Top of Records for this task

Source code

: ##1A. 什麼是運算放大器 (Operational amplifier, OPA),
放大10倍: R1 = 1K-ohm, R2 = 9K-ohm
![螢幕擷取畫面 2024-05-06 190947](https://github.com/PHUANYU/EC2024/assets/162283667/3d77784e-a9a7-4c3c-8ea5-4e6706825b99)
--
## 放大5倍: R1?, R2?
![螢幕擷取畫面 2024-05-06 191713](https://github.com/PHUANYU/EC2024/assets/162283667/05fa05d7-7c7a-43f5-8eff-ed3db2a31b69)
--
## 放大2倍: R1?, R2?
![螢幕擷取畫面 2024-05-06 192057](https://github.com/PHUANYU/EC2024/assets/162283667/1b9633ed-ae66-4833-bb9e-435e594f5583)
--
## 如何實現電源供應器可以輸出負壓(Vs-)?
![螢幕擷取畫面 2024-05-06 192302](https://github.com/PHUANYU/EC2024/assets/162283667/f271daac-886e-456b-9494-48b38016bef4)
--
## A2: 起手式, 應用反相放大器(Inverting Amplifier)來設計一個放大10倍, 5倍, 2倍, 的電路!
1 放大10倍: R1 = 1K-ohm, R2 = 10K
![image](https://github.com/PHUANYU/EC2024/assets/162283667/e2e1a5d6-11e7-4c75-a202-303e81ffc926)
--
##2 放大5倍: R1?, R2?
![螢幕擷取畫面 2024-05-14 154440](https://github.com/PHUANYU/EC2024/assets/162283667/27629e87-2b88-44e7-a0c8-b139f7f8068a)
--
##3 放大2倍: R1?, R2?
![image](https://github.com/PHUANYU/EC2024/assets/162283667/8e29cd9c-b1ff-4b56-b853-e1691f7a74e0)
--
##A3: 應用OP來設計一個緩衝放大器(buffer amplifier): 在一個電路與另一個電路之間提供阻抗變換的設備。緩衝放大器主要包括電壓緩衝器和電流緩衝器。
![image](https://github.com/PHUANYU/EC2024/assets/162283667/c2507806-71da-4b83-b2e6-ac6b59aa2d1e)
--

Bottom of Records for this task

▶ [What is being asked]
Print every record above exactly as it stands.

▶ [Answer box]
Source code

: ##1A. 什麼是運算放大器 (Operational amplifier, OPA),
放大10倍: R1 = 1K-ohm, R2 = 9K-ohm
![螢幕擷取畫面 2024-05-06 190947](https://github.com/PHUANYU/EC2024/assets/162283667/3d77784e-a9a7-4c3c-8ea5-4e6706825b99)
--
## 放大5倍: R1?, R2?
![螢幕擷取畫面 2024-05-06 191713](https://github.com/PHUANYU/EC2024/assets/162283667/05fa05d7-7c7a-43f5-8eff-ed3db2a31b69)
--
## 放大2倍: R1?, R2?
![螢幕擷取畫面 2024-05-06 192057](https://github.com/PHUANYU/EC2024/assets/162283667/1b9633ed-ae66-4833-bb9e-435e594f5583)
--
## 如何實現電源供應器可以輸出負壓(Vs-)?
![螢幕擷取畫面 2024-05-06 192302](https://github.com/PHUANYU/EC2024/assets/162283667/f271daac-886e-456b-9494-48b38016bef4)
--
## A2: 起手式, 應用反相放大器(Inverting Amplifier)來設計一個放大10倍, 5倍, 2倍, 的電路!
1 放大10倍: R1 = 1K-ohm, R2 = 10K
![image](https://github.com/PHUANYU/EC2024/assets/162283667/e2e1a5d6-11e7-4c75-a202-303e81ffc926)
--
##2 放大5倍: R1?, R2?
![螢幕擷取畫面 2024-05-14 154440](https://github.com/PHUANYU/EC2024/assets/162283667/27629e87-2b88-44e7-a0c8-b139f7f8068a)
--
##3 放大2倍: R1?, R2?
![image](https://github.com/PHUANYU/EC2024/assets/162283667/8e29cd9c-b1ff-4b56-b853-e1691f7a74e0)
--
##A3: 應用OP來設計一個緩衝放大器(buffer amplifier): 在一個電路與另一個電路之間提供阻抗變換的設備。緩衝放大器主要包括電壓緩衝器和電流緩衝器。
![image](https://github.com/PHUANYU/EC2024/assets/162283667/c2507806-71da-4b83-b2e6-ac6b59aa2d1e)
--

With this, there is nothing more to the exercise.